◆ EXERCISE ◆
Retype every line of the records from the one containing "3HB Clube Humbria" down to the one containing "The Poodle Place", both included, without changing anything.

◆ GIVEN RECORDS ◆
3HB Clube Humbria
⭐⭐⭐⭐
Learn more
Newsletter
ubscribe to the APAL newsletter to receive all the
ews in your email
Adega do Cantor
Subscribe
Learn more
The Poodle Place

==

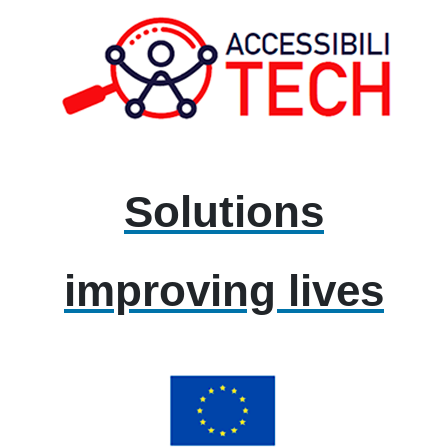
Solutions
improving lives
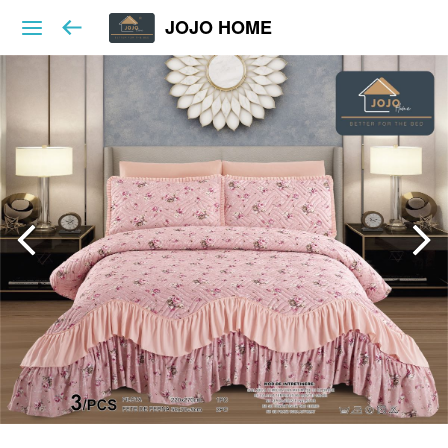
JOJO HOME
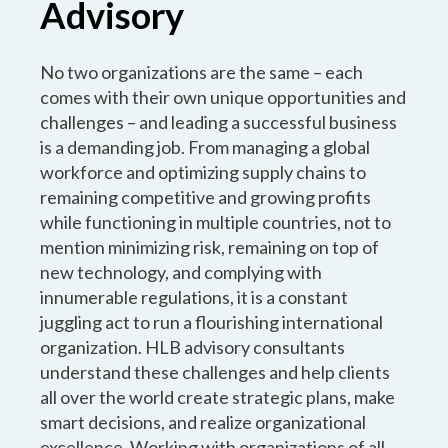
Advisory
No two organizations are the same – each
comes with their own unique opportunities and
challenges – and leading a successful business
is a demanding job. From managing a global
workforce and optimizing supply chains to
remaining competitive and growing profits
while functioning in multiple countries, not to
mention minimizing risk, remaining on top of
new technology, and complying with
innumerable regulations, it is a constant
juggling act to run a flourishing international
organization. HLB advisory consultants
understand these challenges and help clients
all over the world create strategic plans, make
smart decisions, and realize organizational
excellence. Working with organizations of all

◆ WRITTEN ANSWER ◆
3HB Clube Humbria
⭐⭐⭐⭐
Learn more
Newsletter
ubscribe to the APAL newsletter to receive all the
ews in your email
Adega do Cantor
Subscribe
Learn more
The Poodle Place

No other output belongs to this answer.